Abdulrahman al-Habib, from the eastern Syrian city of Deir Ezzor, had come to Damascus in hopes of finding relatives who disappeared after being arrested under Assad’s rule. He was at the capital’s Marjeh Square, where relatives of the missing have taken to posting photos of their loved ones in search of any clue to their whereabouts.

“We hope that in the new year, our status will be better ... and peace will prevail in the whole Arab world,” he said.

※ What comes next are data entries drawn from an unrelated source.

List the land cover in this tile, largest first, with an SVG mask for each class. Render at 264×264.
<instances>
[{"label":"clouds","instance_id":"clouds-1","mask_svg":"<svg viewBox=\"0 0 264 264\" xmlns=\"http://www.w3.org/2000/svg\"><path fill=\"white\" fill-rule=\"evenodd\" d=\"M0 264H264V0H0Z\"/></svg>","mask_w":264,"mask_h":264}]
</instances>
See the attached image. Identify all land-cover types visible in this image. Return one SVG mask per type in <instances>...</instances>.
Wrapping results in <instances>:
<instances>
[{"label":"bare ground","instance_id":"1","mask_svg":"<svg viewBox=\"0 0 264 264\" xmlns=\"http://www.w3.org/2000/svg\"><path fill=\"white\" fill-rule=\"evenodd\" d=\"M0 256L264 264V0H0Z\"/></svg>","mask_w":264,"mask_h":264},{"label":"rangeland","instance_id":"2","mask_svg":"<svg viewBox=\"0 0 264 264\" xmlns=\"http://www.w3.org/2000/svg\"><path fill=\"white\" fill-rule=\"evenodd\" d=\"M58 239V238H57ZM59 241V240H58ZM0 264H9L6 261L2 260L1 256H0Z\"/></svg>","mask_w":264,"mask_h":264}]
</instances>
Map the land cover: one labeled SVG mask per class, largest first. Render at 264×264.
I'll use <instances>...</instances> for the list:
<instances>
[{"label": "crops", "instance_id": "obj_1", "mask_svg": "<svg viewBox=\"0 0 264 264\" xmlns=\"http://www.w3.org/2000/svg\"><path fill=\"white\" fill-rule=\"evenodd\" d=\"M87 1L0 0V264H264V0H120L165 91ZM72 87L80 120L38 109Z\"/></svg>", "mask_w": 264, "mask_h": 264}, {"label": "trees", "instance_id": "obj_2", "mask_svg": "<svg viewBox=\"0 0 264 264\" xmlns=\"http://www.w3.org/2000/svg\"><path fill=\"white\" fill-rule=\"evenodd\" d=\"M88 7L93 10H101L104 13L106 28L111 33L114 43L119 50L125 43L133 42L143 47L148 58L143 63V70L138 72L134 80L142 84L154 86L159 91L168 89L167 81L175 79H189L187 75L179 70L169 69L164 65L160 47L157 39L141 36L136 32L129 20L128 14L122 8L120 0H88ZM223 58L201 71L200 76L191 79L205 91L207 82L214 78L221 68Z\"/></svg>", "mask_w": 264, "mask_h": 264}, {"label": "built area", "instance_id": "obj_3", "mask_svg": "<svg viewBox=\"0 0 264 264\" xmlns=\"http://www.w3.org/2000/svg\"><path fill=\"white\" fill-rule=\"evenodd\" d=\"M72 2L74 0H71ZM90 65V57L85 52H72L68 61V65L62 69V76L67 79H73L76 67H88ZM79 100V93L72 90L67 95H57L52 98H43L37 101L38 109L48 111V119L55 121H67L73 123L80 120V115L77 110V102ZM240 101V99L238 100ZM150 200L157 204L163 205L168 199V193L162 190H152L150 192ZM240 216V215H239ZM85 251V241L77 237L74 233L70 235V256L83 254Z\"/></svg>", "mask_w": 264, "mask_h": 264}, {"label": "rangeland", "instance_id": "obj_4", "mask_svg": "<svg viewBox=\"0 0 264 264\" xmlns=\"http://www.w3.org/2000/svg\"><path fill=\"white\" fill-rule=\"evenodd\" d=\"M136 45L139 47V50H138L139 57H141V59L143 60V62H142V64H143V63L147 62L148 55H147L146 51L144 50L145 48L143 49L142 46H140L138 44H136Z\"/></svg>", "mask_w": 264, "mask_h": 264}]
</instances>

In Lebanon, a tenuous ceasefire brought a halt to fighting between Israel and the Hezbollah group a little over a month ago. The country battered by years of economic collapse, political instability and a series of calamities since 2019, continues to grapple with uncertainty, but the truce has brought at least a temporary return to normal life.

Some families flocked to the Mzaar Ski Resort in the mountains northeast of Beirut on Tuesday to enjoy the day in the snow even though the resort had not officially opened.

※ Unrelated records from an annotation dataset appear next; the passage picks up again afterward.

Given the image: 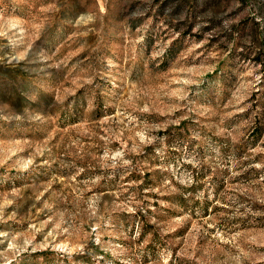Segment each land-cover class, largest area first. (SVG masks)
I'll return each mask as SVG.
<instances>
[{
  "label": "rangeland",
  "instance_id": "rangeland-1",
  "mask_svg": "<svg viewBox=\"0 0 264 264\" xmlns=\"http://www.w3.org/2000/svg\"><path fill=\"white\" fill-rule=\"evenodd\" d=\"M0 264H264V0H0Z\"/></svg>",
  "mask_w": 264,
  "mask_h": 264
}]
</instances>
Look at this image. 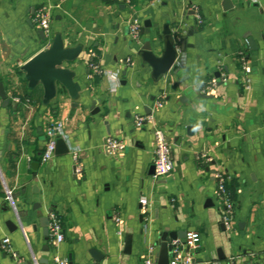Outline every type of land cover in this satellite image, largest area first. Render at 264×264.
Listing matches in <instances>:
<instances>
[{"label": "crops", "instance_id": "obj_1", "mask_svg": "<svg viewBox=\"0 0 264 264\" xmlns=\"http://www.w3.org/2000/svg\"><path fill=\"white\" fill-rule=\"evenodd\" d=\"M230 1L225 10L223 0H0V82L11 101L2 106L0 98V264H56L55 256L68 264H139L149 247L155 251L160 230L199 233L193 264L264 259V0ZM39 8L50 16L45 40L33 20ZM133 19L143 31L149 22L150 32L133 39ZM168 29L177 68L154 81L134 44L149 40L159 50ZM190 29L180 51L179 38ZM57 33L65 46L81 47L64 63L80 90L72 98L57 84L44 105L41 84L28 88L20 66ZM242 58L251 69L249 87ZM90 61L103 72L92 74ZM212 76L218 83L203 91ZM136 115L153 119L138 127ZM56 120L68 151L43 162L45 129ZM155 127L168 138L173 161L160 178L150 174ZM107 137L125 148L107 153ZM216 174L234 201L229 230ZM51 212L60 219L61 241L43 236L39 218ZM3 238L16 258L2 249ZM92 249L102 255L99 261Z\"/></svg>", "mask_w": 264, "mask_h": 264}, {"label": "water", "instance_id": "obj_2", "mask_svg": "<svg viewBox=\"0 0 264 264\" xmlns=\"http://www.w3.org/2000/svg\"><path fill=\"white\" fill-rule=\"evenodd\" d=\"M225 5L223 8L226 10L230 8L231 1L223 0ZM146 29L142 32L149 33L150 23L146 22L144 24ZM40 36L45 40V34L40 29ZM165 37L161 42L159 50H156L154 46L155 43L146 40L142 44H134V50L136 54L140 57L142 65L147 64L151 68V77L154 81H158L164 74L169 70H175L177 68L176 60L178 59V49L173 41L171 30H166L163 32ZM193 30L190 29L185 36L179 38V50L184 51L186 43V37L192 35ZM176 40L178 38L176 37ZM249 48L254 50L256 45L250 37H246ZM81 51L80 46L67 47L64 45L63 39L60 34H55L49 46L20 66V70L24 73V77L28 82V88L34 89L38 84H41L43 88V99L44 105H47L57 93V84L63 87L68 95L72 98L78 97V92L80 86L77 82L73 80L74 72L70 70L66 64L70 63L76 59ZM64 63H66L64 65ZM125 73V72H123ZM0 98L2 99V106H7L11 103L10 98L7 97L6 92L3 88V84L0 82ZM153 99V98H152ZM150 112V108H146V113ZM193 130V126H187V132L190 133ZM67 147L62 139H57L55 154L66 153ZM150 174H154V165L150 166ZM48 217L42 216L39 218V223L43 227V236L48 239ZM6 225L10 231L16 229V225L10 221L6 222ZM186 230L182 232L175 230H160L155 235L153 246L155 247L154 253L157 254V264H168L169 258L172 252V241L175 239H183L186 236ZM130 239L126 241L127 247H129ZM92 257L99 261L102 255L95 250H91ZM219 252V250H218ZM219 258H224L221 254L218 255Z\"/></svg>", "mask_w": 264, "mask_h": 264}, {"label": "built area", "instance_id": "obj_3", "mask_svg": "<svg viewBox=\"0 0 264 264\" xmlns=\"http://www.w3.org/2000/svg\"><path fill=\"white\" fill-rule=\"evenodd\" d=\"M196 9V8H195ZM194 9V11H195ZM34 22L38 27L43 31L46 38L50 34V16L49 13L44 8H39L33 18ZM195 21L197 23L202 22L201 16L195 13ZM141 31V24L138 20L133 19L128 26V33L133 38H138ZM241 65V72L244 76V83L246 87H249L250 79V66L244 61ZM220 64V62H219ZM221 65V64H220ZM89 69L92 74H101L103 70L99 67L96 62H89ZM223 79H225L223 77ZM219 78L212 76L205 86V90H210L218 83ZM151 115H136L134 117V123L136 126L140 127L146 123L152 121ZM62 131V123L60 121L51 122L45 129V135L47 137L41 159L43 162L49 161L53 158L55 154L56 141L59 134ZM154 136V174L155 178H160L168 175L173 170V161L171 158L170 151V142L163 130L159 127H155L153 130ZM104 147L107 153H114L116 151H121L125 148V143L117 138L107 137L104 141ZM73 158L76 159V155H73ZM215 178L217 179V198L222 206V223L226 229H231L233 224V207L234 201L231 195V192L226 188V180L221 174H216ZM5 195L8 200H11V191L5 187ZM140 209L143 213L146 212L148 201L146 197L142 196L139 199ZM117 225L120 224L121 219L119 216L113 217ZM48 231L49 237L57 241L63 239L62 227L60 224V219L55 213H49L48 215ZM118 234H121V231L118 230ZM200 244V235L198 232H187L186 236L183 239H175L172 241V252L169 258L168 264H193L194 252L199 247ZM1 247L5 252L10 253L14 258H16V253L11 250L9 247V239L3 238L1 241ZM153 248L149 247L147 254L141 259L139 264H157L156 259L152 256ZM56 264H68V261L65 258H60L59 256L54 257ZM255 264H264V259L256 262Z\"/></svg>", "mask_w": 264, "mask_h": 264}, {"label": "trees", "instance_id": "obj_4", "mask_svg": "<svg viewBox=\"0 0 264 264\" xmlns=\"http://www.w3.org/2000/svg\"><path fill=\"white\" fill-rule=\"evenodd\" d=\"M225 185H226V188L231 192V190H230L229 187H228V183H226Z\"/></svg>", "mask_w": 264, "mask_h": 264}]
</instances>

“What happened and what’s still happening in the region, especially in Lebanon recently, has been very painful,” said Youssef Haddad, who came to ski with his family. “We have great hope that everything will get better.”

On Beirut's seaside corniche, Mohammad Mohammad from the village of Marwahin in southern Lebanon was strolling with his three children.

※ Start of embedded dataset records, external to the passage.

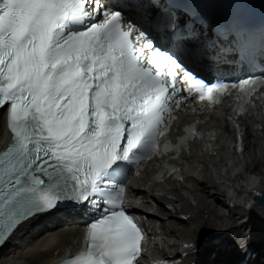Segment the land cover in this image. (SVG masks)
<instances>
[{
	"label": "snow or ice",
	"instance_id": "obj_1",
	"mask_svg": "<svg viewBox=\"0 0 264 264\" xmlns=\"http://www.w3.org/2000/svg\"><path fill=\"white\" fill-rule=\"evenodd\" d=\"M151 6L155 29L196 40L194 12L181 23L175 10ZM125 16L104 0H0V109L12 133L0 150V244L22 222L72 204L94 219L87 250L66 264H140L147 237L124 206L127 166L199 135L189 127L179 145H161L174 113L197 100L212 105L237 88L229 123L250 114L264 77L206 81L189 67L202 46L168 54ZM235 127L243 150L245 130Z\"/></svg>",
	"mask_w": 264,
	"mask_h": 264
},
{
	"label": "bare ground",
	"instance_id": "obj_2",
	"mask_svg": "<svg viewBox=\"0 0 264 264\" xmlns=\"http://www.w3.org/2000/svg\"><path fill=\"white\" fill-rule=\"evenodd\" d=\"M224 98L179 109L170 136L176 138L188 123L201 134L174 156L149 159L128 185L132 196L142 200L137 211L146 216L145 258H164L168 264H264V207L257 199L264 190L262 97L239 119L245 130V149L239 154L233 153V130L224 116L231 106ZM5 126L1 109L0 148L9 141ZM211 128L213 139L207 136ZM171 161L180 167L182 179L157 176ZM75 216L64 220L51 212L24 222L0 249V264H54L80 244L81 225L71 221Z\"/></svg>",
	"mask_w": 264,
	"mask_h": 264
},
{
	"label": "water",
	"instance_id": "obj_3",
	"mask_svg": "<svg viewBox=\"0 0 264 264\" xmlns=\"http://www.w3.org/2000/svg\"><path fill=\"white\" fill-rule=\"evenodd\" d=\"M258 199L260 201V203L264 206V190L260 191L258 194Z\"/></svg>",
	"mask_w": 264,
	"mask_h": 264
}]
</instances>
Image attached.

“I hope peace and love prevail next year, but it feels like more (challenges) await us,” he said.

Mohammad was among the tens of thousands displaced during more than a year of conflict between Hezbollah and Israel. Now living in Jadra, a town that was also bombarded during the conflict, he awaits the end of a 60-day period, after which the Israeli army is required to withdraw under the conditions of a French and US-brokered ceasefire.

“Our village was completely destroyed,” Mohammad said. His family would spend a quiet evening at home, he said. This year “was very hard on us. I hope 2025 is better than all the years that passed.”

In Gaza, where the war between Hamas and Israel has killed more than 45,500 Palestinians, brought massive destruction and displaced most of the enclave's population, few saw cause for optimism in the new year.

“The year 2024 was one of the worst years for all Palestinian people. It was a year of hunger, displacement, suffering and poverty,” said Nour Abu Obaid, a displaced woman from northern Gaza.

Obaid, whose 10-year-old child was killed in a strike in the so-called “humanitarian zone” in Muwasi, said she didn’t expect anything good in 2025. “The world is dead,” she said. “We do not expect anything, we expect the worst.”

The war was sparked by the Oct. 7, 2023 Hamas-led attack on southern Israel in which fighters killed around 1,200 people and abducted some 250 others.

Ismail Salih, who lost his home and livelihood, expressed hopes for an end to the war in 2025 so that Gaza's people can start rebuilding their lives.

The year that passed “was all war and all destruction,” he said. “Our homes are gone, our trees are gone, our livelihood is lost.”

In the coming year, Salih said he hopes that Palestinians can “live like the rest of the people of the world, in security, reassurance and peace.”